== Document section ==
Researchers [3] developed a two-part dog wearable computer and interface. In the concept design process, the team first interviewed experts to correctly explain the dog’s behavior. When the dog finds impure odor sources, timely encouragement by the trainer can improve its ability [8]. The experiment determined the distance and concentration that the dog can recognize, and was surprised to find that the dog can detect the smell at a distance of more than 62 meters.

2.4. IoT device in dog/ human interaction

The elderly-animal friendship bond surveyed elf-perceived criteria by the old people regarding their intimate association with their dogs [9]. A survey of 60 people [10,11] asked people classify the behavior of the nine dogs in the video as “friendly” or “radical.” Researchers found that the dog’s tail’s movement is the main clue to explain the dog’s sensation [12,13].

== Data extract ==
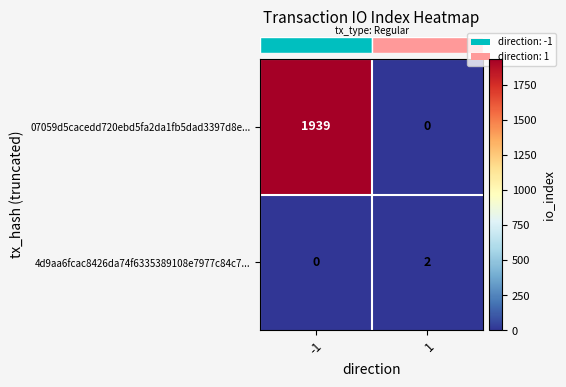

What is the sum of all 07059d5cacedd720ebd5fa2da1fb5dad3397d8e... values?

1939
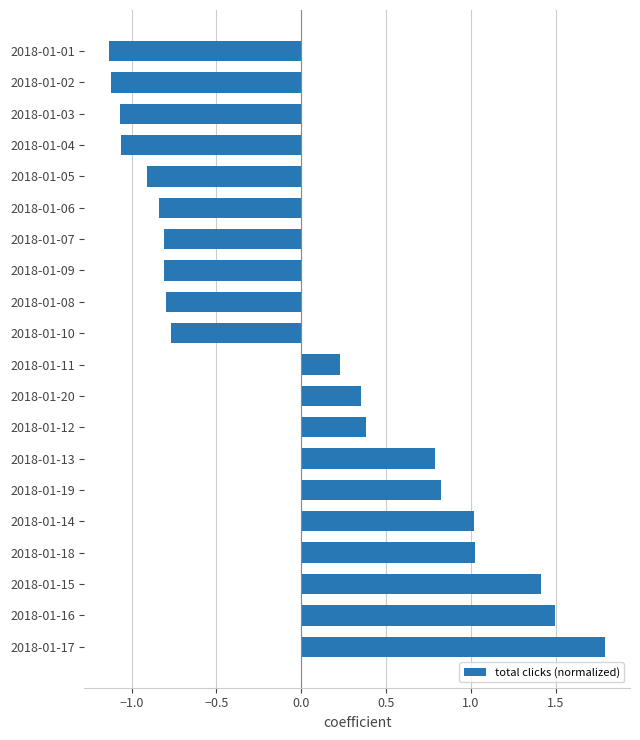

Where is the data nearest to the value 0?

2018-01-11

== Task goal ==
Reproduce the entire passage above on dog wearables and IoT devices in dog/human interaction, word for word.

== Answer for the task ==
Researchers [3] developed a two-part dog wearable computer and interface. In the concept design process, the team first interviewed experts to correctly explain the dog’s behavior. When the dog finds impure odor sources, timely encouragement by the trainer can improve its ability [8]. The experiment determined the distance and concentration that the dog can recognize, and was surprised to find that the dog can detect the smell at a distance of more than 62 meters.

2.4. IoT device in dog/ human interaction

The elderly-animal friendship bond surveyed elf-perceived criteria by the old people regarding their intimate association with their dogs [9]. A survey of 60 people [10,11] asked people classify the behavior of the nine dogs in the video as “friendly” or “radical.” Researchers found that the dog’s tail’s movement is the main clue to explain the dog’s sensation [12,13].